━━━━━ Source document

March 2014 / Jane Carter, Gender and Social Equity Coordinator, HELVETAS Swiss Intercooperation
As readers following trends in Swiss development cooperation will no doubt be aware, February 2014 saw the publication of the latest OECD (Organisation for Economic Cooperation and Development) peer review of Switzerland’s performance as a provider of ODA (official development assistance) (1). These peer reviews of each DAC (Development Assistance Committee) member country are conducted roughly every four years, and are considered to be “robust, independent evaluations providing information about what works, what does not, and why”. They are of course based on OECD priorities such as the comprehensiveness of development efforts; strategic orientation; delivery modalities; results-based management, transparency and accountability (2). Media releases by OECD and SDC (3) stressed the many positive findings of the review, including the Swiss federal commitment to steadily increase development spending to 0.5% of GNI. Nevertheless, Alliance Sud, on behalf of Swiss development NGOs, pointed out that not all is rosy - particularly highlighting the way in which Swiss foreign interests and policy can be in contradiction to the interests of developing countries (4). For example, in the commodities sector, there are concerns about human rights violations linked to a company domiciled in Switzerland that has interests in mining in DRC, oil extraction in Nigeria, and has been connected to tax evasion in Zambia (5). This brief article focuses on how Switzerland’s development assistance is rated in its avowed intention to reduce poverty – comparing this with two other, in some ways similar, European countries that have also been recently reviewed by the OECD: Sweden and Norway.

━━━━━━━━━━

→ **Tasks**
A: Answer these from the article on the OECD review of Swiss aid, one line each:
(i) About how often are the DAC peer reviews carried out?
(ii) To what share of GNI has Switzerland committed to raise its development spending?
(iii) Which two countries does the article compare Switzerland with?
B: Give a two-sentence summary of the article on the OECD review of Swiss aid.
C: Resume the article on the OECD review of Swiss aid, starting after its last sentence.
The data after this plays no part in any of this work.

━━━━━ Supplied data

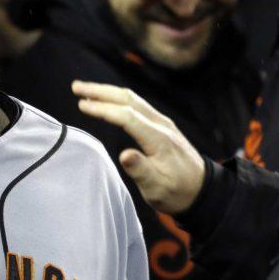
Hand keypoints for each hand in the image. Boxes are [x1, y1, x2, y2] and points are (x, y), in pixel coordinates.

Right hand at [73, 81, 204, 214]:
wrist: (202, 189)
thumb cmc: (178, 192)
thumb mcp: (158, 189)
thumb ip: (141, 170)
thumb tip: (124, 155)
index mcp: (159, 139)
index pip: (127, 116)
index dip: (103, 109)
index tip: (81, 105)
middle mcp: (161, 125)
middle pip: (128, 100)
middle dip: (101, 91)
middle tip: (76, 87)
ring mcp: (162, 122)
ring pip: (132, 99)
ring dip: (107, 92)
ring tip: (84, 90)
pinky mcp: (161, 125)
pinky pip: (136, 105)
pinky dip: (117, 98)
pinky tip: (106, 100)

━━━━━━━━━━

→ **Answers for each item**
A:
(i) Roughly every four years.
(ii) 0.5% of GNI.
(iii) Sweden and Norway.

B: The OECD's February 2014 peer review of Switzerland as an aid provider drew positive notice from OECD and SDC, including the federal commitment to raise development spending to 0.5% of GNI. Alliance Sud pointed out that Swiss foreign interests can run against those of developing countries, and the article looks at how Switzerland's aid is rated on reducing poverty, compared with Sweden and Norway.

C:
Generosity and geographical focusIn terms of overall development spending as assessed in relative terms rather than by total spending – that is, by official development assistance (ODA) against gross national income (GNI) – Switzerland is the least generous of the three countries. OECD figures for 2012 indicate that Switzerland provided USD 3 billion, or 0.45% of its GNI, whilst Norway provided USD 4.8 billion or 0.93% of its GNI, and Sweden USD 5.24 billion or 0.99% of its GNI. This puts Switzerland in 11th place overall amongst DAC members; Norway and Sweden come in 3rd and 2nd place respectively (beaten only by Luxembourg). However, financial envelopes tell only part of the story. Indeed, before considering strategic orientations, it should be noted that a full 22% of Swiss bilateral assistance (in 2011) was spent on refugees in Switzerland. That this spending is included in the calculation of the total aid package is entirely in keeping with DAC rules, but the report notes that refugee costs are extremely high for Switzerland compared to other DAC countries, the average cost being 3% (6) – although Sweden is also well above, at 10% (7). It seems probable that refugee costs account in part for Kosovo topping the list of country recipients of Swiss ODA. Spending is in fact spread very thinly across many countries; the top 10 recipients of Swiss ODA receive only 15% of total spending, compared with 24% in the case of both Sweden and Norway. Although it is known that poverty is not confined to Least Developed Countries (LDCs) and that more poor people live outside than within them (8), it is nevertheless worth observing that only 21.5% of Swiss bilateral aid went to LDCs (although they are strategically prioritised), compared to almost 66% of Swedish (7) and 59% of Norwegian (9) bilateral assistance.
Poverty focusThe OECD reviews praise Switzerland, Sweden and Norway for their poverty focus, although it is not clear how this is assessed beyond a scrutiny of strategic statements and documents. These do indeed indicate a clear prioritisation in addressing poverty. However, the reviews of both Sweden and Norway fail to find a consistent prioritisation of the poorest countries, or the poorest people, in the selection of partner countries and resource allocation criteria. This remark is not made for Switzerland, although it would appear to be even more applicable. Rhetoric, it seems, does not match reality
Norway presents an interesting example of what is termed a “niche donor” that has tried to focus on a number of clear themes on which it can have an impact, and to work on these globally. Climate change is one – but the result in this case has rather lacked success so far, with major problems in disbursement, and a diversion away from spending in LDCs. Indeed, the impression gained from the peer reviews is that all three countries are struggling to align their ODA with evolving global priorities – most notably climate change, increasing disasters and conflicts, and migration – at the same time as keeping a poverty focus. Addressing multiple thematic priorities is not always compatible with the espoused aim to increase geographical concentration; thus all three are being pulled strategically in different directions.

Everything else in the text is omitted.